**INFORMATION PROVIDED:**
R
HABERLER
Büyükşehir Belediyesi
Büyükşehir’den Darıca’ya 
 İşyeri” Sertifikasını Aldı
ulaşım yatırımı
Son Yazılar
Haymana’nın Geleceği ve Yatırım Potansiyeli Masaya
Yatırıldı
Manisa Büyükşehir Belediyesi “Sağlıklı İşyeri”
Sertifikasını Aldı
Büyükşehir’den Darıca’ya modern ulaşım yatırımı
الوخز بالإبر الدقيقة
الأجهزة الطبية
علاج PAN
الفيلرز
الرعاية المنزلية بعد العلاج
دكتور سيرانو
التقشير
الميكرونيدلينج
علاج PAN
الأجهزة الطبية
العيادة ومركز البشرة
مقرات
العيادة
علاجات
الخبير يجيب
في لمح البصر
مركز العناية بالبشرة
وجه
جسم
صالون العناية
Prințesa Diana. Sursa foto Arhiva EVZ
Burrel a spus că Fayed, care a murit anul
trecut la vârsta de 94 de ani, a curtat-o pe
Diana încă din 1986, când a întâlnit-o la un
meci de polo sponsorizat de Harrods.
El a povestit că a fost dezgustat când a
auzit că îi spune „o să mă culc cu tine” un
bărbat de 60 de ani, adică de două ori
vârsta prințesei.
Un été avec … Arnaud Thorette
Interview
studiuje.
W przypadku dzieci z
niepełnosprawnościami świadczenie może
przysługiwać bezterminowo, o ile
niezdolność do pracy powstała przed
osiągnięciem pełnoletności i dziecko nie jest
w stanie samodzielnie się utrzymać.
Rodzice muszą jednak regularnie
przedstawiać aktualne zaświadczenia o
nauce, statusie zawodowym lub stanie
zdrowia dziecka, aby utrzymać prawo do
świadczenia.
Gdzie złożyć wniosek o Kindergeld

**PROBLEM DETAILS:** With no line omitted, copy all the data exactly.

**WRITTEN ANSWER:**
R
HABERLER
Büyükşehir Belediyesi
Büyükşehir’den Darıca’ya 
 İşyeri” Sertifikasını Aldı
ulaşım yatırımı
Son Yazılar
Haymana’nın Geleceği ve Yatırım Potansiyeli Masaya
Yatırıldı
Manisa Büyükşehir Belediyesi “Sağlıklı İşyeri”
Sertifikasını Aldı
Büyükşehir’den Darıca’ya modern ulaşım yatırımı
الوخز بالإبر الدقيقة
الأجهزة الطبية
علاج PAN
الفيلرز
الرعاية المنزلية بعد العلاج
دكتور سيرانو
التقشير
الميكرونيدلينج
علاج PAN
الأجهزة الطبية
العيادة ومركز البشرة
مقرات
العيادة
علاجات
الخبير يجيب
في لمح البصر
مركز العناية بالبشرة
وجه
جسم
صالون العناية
Prințesa Diana. Sursa foto Arhiva EVZ
Burrel a spus că Fayed, care a murit anul
trecut la vârsta de 94 de ani, a curtat-o pe
Diana încă din 1986, când a întâlnit-o la un
meci de polo sponsorizat de Harrods.
El a povestit că a fost dezgustat când a
auzit că îi spune „o să mă culc cu tine” un
bărbat de 60 de ani, adică de două ori
vârsta prințesei.
Un été avec … Arnaud Thorette
Interview
studiuje.
W przypadku dzieci z
niepełnosprawnościami świadczenie może
przysługiwać bezterminowo, o ile
niezdolność do pracy powstała przed
osiągnięciem pełnoletności i dziecko nie jest
w stanie samodzielnie się utrzymać.
Rodzice muszą jednak regularnie
przedstawiać aktualne zaświadczenia o
nauce, statusie zawodowym lub stanie
zdrowia dziecka, aby utrzymać prawo do
świadczenia.
Gdzie złożyć wniosek o Kindergeld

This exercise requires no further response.